◆ Dataset records ◆
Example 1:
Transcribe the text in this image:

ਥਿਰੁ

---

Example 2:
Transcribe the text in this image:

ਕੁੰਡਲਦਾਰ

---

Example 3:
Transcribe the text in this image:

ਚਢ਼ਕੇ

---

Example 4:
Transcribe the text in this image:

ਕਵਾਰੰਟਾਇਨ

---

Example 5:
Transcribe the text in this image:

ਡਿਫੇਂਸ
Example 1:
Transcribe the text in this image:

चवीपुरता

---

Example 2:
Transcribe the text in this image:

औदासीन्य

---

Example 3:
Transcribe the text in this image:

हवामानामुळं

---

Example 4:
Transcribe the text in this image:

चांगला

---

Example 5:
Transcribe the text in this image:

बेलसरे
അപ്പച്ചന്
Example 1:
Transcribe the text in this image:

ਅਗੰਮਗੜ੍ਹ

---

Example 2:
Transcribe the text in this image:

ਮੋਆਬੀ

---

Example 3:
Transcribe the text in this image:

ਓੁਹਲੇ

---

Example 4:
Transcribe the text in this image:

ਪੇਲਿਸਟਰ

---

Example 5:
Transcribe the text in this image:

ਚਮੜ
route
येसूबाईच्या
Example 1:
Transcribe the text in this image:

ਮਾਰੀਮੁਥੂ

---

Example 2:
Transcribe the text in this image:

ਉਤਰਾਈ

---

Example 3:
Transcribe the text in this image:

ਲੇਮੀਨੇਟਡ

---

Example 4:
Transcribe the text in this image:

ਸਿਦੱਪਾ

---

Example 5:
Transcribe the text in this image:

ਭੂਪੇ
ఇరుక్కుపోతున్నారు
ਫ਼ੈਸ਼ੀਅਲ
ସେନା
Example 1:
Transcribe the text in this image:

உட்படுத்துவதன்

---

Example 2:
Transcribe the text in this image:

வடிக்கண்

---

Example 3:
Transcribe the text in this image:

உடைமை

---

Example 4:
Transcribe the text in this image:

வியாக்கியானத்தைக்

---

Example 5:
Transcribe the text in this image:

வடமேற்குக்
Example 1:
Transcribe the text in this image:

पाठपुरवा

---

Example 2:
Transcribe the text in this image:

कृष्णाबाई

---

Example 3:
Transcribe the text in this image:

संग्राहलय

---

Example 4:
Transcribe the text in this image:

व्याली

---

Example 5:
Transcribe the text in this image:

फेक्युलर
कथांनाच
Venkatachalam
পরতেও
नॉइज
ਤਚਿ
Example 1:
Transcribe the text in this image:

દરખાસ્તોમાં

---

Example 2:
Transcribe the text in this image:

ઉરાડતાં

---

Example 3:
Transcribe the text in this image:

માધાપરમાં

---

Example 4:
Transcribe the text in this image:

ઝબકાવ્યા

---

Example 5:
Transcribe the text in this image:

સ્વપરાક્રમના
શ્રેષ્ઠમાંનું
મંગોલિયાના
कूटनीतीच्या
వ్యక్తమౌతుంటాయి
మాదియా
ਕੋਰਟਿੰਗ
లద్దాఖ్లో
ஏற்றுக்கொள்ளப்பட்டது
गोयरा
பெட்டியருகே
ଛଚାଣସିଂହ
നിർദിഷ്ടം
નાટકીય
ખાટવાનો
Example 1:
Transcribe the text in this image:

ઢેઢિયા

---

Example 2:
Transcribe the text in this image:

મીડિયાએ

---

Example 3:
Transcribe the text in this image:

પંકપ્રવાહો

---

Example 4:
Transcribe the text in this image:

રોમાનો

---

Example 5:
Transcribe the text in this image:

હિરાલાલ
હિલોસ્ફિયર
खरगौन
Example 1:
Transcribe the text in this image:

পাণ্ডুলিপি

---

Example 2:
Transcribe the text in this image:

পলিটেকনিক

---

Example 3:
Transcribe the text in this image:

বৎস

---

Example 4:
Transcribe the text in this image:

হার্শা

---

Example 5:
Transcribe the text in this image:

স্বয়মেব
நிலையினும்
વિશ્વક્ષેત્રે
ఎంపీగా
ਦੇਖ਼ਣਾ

◆ What you have to do ◆
Give the complete material back, word for word.

◆ Reply to the exercise ◆
Example 1:
Transcribe the text in this image:

ਥਿਰੁ

---

Example 2:
Transcribe the text in this image:

ਕੁੰਡਲਦਾਰ

---

Example 3:
Transcribe the text in this image:

ਚਢ਼ਕੇ

---

Example 4:
Transcribe the text in this image:

ਕਵਾਰੰਟਾਇਨ

---

Example 5:
Transcribe the text in this image:

ਡਿਫੇਂਸ
Example 1:
Transcribe the text in this image:

चवीपुरता

---

Example 2:
Transcribe the text in this image:

औदासीन्य

---

Example 3:
Transcribe the text in this image:

हवामानामुळं

---

Example 4:
Transcribe the text in this image:

चांगला

---

Example 5:
Transcribe the text in this image:

बेलसरे
അപ്പച്ചന്
Example 1:
Transcribe the text in this image:

ਅਗੰਮਗੜ੍ਹ

---

Example 2:
Transcribe the text in this image:

ਮੋਆਬੀ

---

Example 3:
Transcribe the text in this image:

ਓੁਹਲੇ

---

Example 4:
Transcribe the text in this image:

ਪੇਲਿਸਟਰ

---

Example 5:
Transcribe the text in this image:

ਚਮੜ
route
येसूबाईच्या
Example 1:
Transcribe the text in this image:

ਮਾਰੀਮੁਥੂ

---

Example 2:
Transcribe the text in this image:

ਉਤਰਾਈ

---

Example 3:
Transcribe the text in this image:

ਲੇਮੀਨੇਟਡ

---

Example 4:
Transcribe the text in this image:

ਸਿਦੱਪਾ

---

Example 5:
Transcribe the text in this image:

ਭੂਪੇ
ఇరుక్కుపోతున్నారు
ਫ਼ੈਸ਼ੀਅਲ
ସେନା
Example 1:
Transcribe the text in this image:

உட்படுத்துவதன்

---

Example 2:
Transcribe the text in this image:

வடிக்கண்

---

Example 3:
Transcribe the text in this image:

உடைமை

---

Example 4:
Transcribe the text in this image:

வியாக்கியானத்தைக்

---

Example 5:
Transcribe the text in this image:

வடமேற்குக்
Example 1:
Transcribe the text in this image:

पाठपुरवा

---

Example 2:
Transcribe the text in this image:

कृष्णाबाई

---

Example 3:
Transcribe the text in this image:

संग्राहलय

---

Example 4:
Transcribe the text in this image:

व्याली

---

Example 5:
Transcribe the text in this image:

फेक्युलर
कथांनाच
Venkatachalam
পরতেও
नॉइज
ਤਚਿ
Example 1:
Transcribe the text in this image:

દરખાસ્તોમાં

---

Example 2:
Transcribe the text in this image:

ઉરાડતાં

---

Example 3:
Transcribe the text in this image:

માધાપરમાં

---

Example 4:
Transcribe the text in this image:

ઝબકાવ્યા

---

Example 5:
Transcribe the text in this image:

સ્વપરાક્રમના
શ્રેષ્ઠમાંનું
મંગોલિયાના
कूटनीतीच्या
వ్యక్తమౌతుంటాయి
మాదియా
ਕੋਰਟਿੰਗ
లద్దాఖ్లో
ஏற்றுக்கொள்ளப்பட்டது
गोयरा
பெட்டியருகே
ଛଚାଣସିଂହ
നിർദിഷ്ടം
નાટકીય
ખાટવાનો
Example 1:
Transcribe the text in this image:

ઢેઢિયા

---

Example 2:
Transcribe the text in this image:

મીડિયાએ

---

Example 3:
Transcribe the text in this image:

પંકપ્રવાહો

---

Example 4:
Transcribe the text in this image:

રોમાનો

---

Example 5:
Transcribe the text in this image:

હિરાલાલ
હિલોસ્ફિયર
खरगौन
Example 1:
Transcribe the text in this image:

পাণ্ডুলিপি

---

Example 2:
Transcribe the text in this image:

পলিটেকনিক

---

Example 3:
Transcribe the text in this image:

বৎস

---

Example 4:
Transcribe the text in this image:

হার্শা

---

Example 5:
Transcribe the text in this image:

স্বয়মেব
நிலையினும்
વિશ્વક્ષેત્રે
ఎంపీగా
ਦੇਖ਼ਣਾ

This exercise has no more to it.